Recalibration requires differentiable reprojection and bilinear sampling, which entails rendering multi-level Gaussians and performing multiple projections at each step. This leads to considerable training overhead (300 epochs on 8×A100), and the paper does not specify the total training time and VRAM footprint.
Results are sensitive to hyperparameters like the dual-masking ratio, threshold \(\rho_d\), and the number of generated Gaussians per anchor. The paper only provides minor ablations without a systematic sensitivity analysis.

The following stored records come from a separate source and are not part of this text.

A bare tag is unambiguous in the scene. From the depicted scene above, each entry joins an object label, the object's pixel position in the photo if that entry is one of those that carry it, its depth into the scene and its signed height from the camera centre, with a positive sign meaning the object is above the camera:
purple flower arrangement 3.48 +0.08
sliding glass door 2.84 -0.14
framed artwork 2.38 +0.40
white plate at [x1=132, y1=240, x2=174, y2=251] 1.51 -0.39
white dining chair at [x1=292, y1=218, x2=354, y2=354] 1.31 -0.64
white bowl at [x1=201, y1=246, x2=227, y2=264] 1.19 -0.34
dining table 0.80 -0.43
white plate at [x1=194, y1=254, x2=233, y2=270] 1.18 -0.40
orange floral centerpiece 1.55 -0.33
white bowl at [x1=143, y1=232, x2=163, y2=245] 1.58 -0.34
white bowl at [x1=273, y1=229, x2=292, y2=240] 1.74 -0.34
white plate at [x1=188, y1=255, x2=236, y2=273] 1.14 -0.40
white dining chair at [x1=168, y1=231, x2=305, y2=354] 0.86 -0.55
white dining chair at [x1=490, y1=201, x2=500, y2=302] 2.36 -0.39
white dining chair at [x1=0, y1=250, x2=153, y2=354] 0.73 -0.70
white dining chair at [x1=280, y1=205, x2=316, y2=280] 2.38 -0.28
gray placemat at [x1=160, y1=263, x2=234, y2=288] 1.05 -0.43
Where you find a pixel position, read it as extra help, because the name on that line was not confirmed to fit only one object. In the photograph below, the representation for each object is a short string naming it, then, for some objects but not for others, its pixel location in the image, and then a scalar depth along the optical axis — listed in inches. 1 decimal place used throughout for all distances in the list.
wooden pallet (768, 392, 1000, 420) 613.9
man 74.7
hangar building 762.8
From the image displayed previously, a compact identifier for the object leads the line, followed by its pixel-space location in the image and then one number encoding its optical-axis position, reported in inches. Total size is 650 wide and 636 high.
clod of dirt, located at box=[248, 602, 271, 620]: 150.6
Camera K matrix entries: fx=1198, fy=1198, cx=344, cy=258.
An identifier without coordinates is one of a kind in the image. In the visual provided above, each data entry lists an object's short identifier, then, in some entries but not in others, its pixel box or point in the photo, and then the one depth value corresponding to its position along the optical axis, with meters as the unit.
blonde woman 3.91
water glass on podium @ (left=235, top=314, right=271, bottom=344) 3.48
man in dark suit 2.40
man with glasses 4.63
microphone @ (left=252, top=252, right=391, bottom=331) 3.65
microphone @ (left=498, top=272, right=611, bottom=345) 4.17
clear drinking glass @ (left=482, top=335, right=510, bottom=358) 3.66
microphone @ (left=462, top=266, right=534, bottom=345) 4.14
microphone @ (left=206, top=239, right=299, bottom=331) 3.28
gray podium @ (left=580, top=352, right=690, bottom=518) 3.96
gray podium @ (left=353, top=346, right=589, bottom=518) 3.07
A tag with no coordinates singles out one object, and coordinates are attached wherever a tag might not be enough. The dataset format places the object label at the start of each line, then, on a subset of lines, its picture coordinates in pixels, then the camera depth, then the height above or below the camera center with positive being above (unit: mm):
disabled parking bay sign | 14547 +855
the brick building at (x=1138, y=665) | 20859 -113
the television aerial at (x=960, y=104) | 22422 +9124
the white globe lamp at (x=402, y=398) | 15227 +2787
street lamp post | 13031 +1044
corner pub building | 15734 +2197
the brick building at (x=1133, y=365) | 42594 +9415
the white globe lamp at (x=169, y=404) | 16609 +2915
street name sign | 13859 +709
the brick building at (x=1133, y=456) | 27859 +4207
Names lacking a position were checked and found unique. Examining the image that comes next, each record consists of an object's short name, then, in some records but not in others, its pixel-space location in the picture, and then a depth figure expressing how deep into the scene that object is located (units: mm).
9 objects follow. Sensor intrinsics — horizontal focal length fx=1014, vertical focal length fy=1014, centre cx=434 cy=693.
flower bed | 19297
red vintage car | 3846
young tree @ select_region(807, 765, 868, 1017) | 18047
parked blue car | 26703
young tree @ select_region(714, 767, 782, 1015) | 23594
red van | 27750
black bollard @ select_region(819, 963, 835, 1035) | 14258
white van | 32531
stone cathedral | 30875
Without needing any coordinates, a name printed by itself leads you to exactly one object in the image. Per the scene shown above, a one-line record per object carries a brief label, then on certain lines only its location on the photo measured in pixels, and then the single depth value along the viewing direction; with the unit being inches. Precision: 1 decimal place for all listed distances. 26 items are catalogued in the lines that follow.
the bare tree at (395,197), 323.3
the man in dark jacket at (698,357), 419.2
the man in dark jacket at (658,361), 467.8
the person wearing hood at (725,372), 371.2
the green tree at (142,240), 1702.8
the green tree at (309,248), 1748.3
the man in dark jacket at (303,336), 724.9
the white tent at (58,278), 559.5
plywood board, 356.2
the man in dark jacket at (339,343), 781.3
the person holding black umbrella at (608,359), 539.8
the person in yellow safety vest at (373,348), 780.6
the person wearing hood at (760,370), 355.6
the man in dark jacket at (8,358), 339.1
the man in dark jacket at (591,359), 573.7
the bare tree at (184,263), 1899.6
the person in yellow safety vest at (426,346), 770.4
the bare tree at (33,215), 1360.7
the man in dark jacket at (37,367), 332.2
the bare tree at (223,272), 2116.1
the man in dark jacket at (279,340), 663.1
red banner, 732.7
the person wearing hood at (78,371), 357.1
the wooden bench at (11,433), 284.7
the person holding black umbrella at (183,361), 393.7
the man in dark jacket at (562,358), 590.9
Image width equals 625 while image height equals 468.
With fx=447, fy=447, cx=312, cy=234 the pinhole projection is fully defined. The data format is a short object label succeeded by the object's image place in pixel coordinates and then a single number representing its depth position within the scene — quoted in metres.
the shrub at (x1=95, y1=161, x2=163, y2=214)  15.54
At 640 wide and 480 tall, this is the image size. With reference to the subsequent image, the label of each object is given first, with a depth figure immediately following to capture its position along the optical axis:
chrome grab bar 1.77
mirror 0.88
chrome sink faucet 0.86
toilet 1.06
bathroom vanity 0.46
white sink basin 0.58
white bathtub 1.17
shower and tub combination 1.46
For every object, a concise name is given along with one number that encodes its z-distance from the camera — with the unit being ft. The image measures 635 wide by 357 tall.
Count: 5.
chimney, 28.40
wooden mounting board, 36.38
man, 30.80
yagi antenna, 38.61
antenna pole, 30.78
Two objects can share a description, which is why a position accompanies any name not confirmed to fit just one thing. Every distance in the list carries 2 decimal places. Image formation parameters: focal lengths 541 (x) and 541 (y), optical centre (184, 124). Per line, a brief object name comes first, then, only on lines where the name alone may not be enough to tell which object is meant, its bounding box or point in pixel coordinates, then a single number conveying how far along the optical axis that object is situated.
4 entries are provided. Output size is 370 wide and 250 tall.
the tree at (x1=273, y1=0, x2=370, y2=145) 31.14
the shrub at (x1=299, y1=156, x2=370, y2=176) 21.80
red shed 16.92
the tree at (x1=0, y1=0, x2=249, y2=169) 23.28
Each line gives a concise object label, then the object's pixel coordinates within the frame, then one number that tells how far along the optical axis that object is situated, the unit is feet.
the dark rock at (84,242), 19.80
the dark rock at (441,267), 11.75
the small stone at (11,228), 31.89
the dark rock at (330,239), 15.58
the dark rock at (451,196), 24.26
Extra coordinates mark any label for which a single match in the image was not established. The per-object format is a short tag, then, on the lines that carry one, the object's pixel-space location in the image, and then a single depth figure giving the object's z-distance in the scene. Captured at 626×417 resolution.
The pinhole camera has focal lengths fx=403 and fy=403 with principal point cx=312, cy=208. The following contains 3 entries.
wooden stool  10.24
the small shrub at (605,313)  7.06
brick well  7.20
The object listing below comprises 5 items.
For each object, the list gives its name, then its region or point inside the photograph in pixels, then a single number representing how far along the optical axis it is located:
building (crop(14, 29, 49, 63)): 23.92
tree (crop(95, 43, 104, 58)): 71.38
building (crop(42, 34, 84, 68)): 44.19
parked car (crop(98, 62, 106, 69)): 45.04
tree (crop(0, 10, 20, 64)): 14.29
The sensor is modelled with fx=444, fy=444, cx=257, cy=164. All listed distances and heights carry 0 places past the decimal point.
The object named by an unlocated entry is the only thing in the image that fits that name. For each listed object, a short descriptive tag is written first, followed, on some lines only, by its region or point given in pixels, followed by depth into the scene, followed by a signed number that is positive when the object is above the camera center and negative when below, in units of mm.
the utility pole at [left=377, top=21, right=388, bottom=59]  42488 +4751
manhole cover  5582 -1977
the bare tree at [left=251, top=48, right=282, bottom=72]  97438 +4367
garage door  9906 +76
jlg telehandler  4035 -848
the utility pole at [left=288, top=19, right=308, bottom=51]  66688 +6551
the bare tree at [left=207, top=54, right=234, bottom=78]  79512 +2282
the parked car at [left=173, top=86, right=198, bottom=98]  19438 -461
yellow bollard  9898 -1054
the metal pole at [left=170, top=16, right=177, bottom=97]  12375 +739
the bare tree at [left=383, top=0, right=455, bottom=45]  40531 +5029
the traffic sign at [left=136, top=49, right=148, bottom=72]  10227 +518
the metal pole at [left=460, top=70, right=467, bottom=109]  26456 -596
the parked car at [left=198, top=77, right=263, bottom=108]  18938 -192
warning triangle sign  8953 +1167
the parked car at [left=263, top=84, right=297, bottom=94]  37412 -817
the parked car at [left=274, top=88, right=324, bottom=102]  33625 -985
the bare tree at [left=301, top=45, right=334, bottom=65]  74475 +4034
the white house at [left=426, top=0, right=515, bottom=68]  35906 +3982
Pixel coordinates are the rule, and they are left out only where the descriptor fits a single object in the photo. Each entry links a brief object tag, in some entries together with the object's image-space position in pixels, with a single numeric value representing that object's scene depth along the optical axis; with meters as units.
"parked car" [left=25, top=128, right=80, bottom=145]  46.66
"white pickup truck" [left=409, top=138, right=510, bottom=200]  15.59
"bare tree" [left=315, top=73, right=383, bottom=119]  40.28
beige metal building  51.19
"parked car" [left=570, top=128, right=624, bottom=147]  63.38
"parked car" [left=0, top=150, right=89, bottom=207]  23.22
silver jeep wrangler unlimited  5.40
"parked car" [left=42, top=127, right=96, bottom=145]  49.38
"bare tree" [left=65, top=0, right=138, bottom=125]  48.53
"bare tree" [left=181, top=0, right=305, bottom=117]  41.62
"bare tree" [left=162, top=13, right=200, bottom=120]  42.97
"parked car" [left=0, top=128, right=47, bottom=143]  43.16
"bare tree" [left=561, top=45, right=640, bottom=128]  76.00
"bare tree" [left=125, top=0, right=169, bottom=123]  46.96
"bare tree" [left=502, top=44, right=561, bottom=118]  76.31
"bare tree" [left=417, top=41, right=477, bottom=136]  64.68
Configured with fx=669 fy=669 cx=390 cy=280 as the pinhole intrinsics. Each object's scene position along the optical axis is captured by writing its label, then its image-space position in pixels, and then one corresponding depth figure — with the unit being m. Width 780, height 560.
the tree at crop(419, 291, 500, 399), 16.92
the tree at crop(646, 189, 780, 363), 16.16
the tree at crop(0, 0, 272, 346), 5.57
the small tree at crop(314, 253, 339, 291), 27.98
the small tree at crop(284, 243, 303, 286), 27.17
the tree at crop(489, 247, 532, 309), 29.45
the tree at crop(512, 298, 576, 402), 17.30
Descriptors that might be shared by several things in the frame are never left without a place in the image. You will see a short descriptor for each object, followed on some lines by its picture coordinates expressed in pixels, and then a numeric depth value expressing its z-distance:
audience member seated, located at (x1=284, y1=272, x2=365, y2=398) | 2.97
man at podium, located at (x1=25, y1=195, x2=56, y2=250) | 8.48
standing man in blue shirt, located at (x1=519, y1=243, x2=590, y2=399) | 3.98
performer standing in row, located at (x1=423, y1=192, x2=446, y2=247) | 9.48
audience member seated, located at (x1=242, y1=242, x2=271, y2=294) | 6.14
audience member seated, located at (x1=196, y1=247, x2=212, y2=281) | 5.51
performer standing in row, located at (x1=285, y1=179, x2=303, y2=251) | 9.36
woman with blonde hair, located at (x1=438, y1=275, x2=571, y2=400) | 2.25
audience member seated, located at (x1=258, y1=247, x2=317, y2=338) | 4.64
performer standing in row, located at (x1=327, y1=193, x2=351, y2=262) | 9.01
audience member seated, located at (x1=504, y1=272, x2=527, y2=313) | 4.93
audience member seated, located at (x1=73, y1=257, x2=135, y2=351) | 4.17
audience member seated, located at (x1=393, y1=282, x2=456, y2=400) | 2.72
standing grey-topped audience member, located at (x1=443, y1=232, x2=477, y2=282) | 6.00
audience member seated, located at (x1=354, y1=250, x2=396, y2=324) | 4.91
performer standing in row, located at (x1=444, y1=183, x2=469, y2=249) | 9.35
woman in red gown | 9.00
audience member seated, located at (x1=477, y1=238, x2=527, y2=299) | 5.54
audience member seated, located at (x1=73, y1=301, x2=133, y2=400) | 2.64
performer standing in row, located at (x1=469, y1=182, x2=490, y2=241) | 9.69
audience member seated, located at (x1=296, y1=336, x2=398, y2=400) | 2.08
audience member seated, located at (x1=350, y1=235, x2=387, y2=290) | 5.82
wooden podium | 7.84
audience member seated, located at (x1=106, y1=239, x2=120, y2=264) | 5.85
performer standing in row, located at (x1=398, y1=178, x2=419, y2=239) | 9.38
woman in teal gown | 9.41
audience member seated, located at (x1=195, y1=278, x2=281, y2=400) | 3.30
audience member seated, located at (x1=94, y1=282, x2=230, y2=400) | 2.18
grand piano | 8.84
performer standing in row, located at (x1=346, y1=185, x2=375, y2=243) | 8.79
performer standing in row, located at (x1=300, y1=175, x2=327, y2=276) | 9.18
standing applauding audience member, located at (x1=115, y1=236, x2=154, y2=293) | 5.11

vs LSM [13]: Both are unposed feed-forward methods that lift 2D semantics to 3D. However, LSM exhibits weak geometric induction and is prone to geometric-semantic drift. UniSplat enhances geometry via dual masking and enforces consistency through recalibration, leading across the board on ScanNet (mIoU +5.5, PSNR +1.26).
vs RayZer [22] / SelfSplat [24]: Both estimate joint camera-scene representations without poses, but they only cover geometry and appearance without involving semantic unification or geometric-semantic consistency. UniSplat explicitly couples geometry, appearance, semantics, and camera parameters while distilling VLM semantics.
vs UniForward / Uni3R [46, 48]: Although they also attempt to unify the three attributes, they adopt "posed training + unposed inference," leaving residual spatial inconsistencies. UniSplat operates entirely unposed and explicitly eliminates inconsistency via 2D reprojection alignment.
vs Scaffold-GS [34]: UniSplat adopts the concept of anchor Gaussians generating child Gaussians from Scaffold-GS, but extends it into a three-level hierarchy ("anchor → semantic → appearance") and integrates it into a self-supervised feed-forward framework rather than per-scene optimization.

Rating¶

Novelty: ⭐⭐⭐⭐ The three components are well-targeted. The combination of "geometry-guided secondary masking" and "2D reprojection alignment for multi-task consistency" is highly creative, though individual components are built on existing paradigms (MAE, Scaffold-GS, reprojection consistency).
Experimental Thoroughness: ⭐⭐⭐⭐ The paper covers five 3D vision tasks, 268 embodied tasks, cross-dataset generalization, and three sets of ablations. However, it lacks evaluations on outdoor/high-resolution scenes, as well as analyses of training overhead and hyperparameter sensitivity.
Writing Quality: ⭐⭐⭐⭐ The chain of motivation-method-experiment is clear, formulas are complete, and the roles of the three components are well explained. Some notations (e.g., the relationship between \(N_g\) and the token count 256) could be clarified with reference to the original paper.
Value: ⭐⭐⭐⭐ A unified, unposed 3D representation is a critical need for embodied AI. Its performance as a frozen backbone surpassing DINOv2, CLIP, and SPA is highly convincing, indicating high transfer value.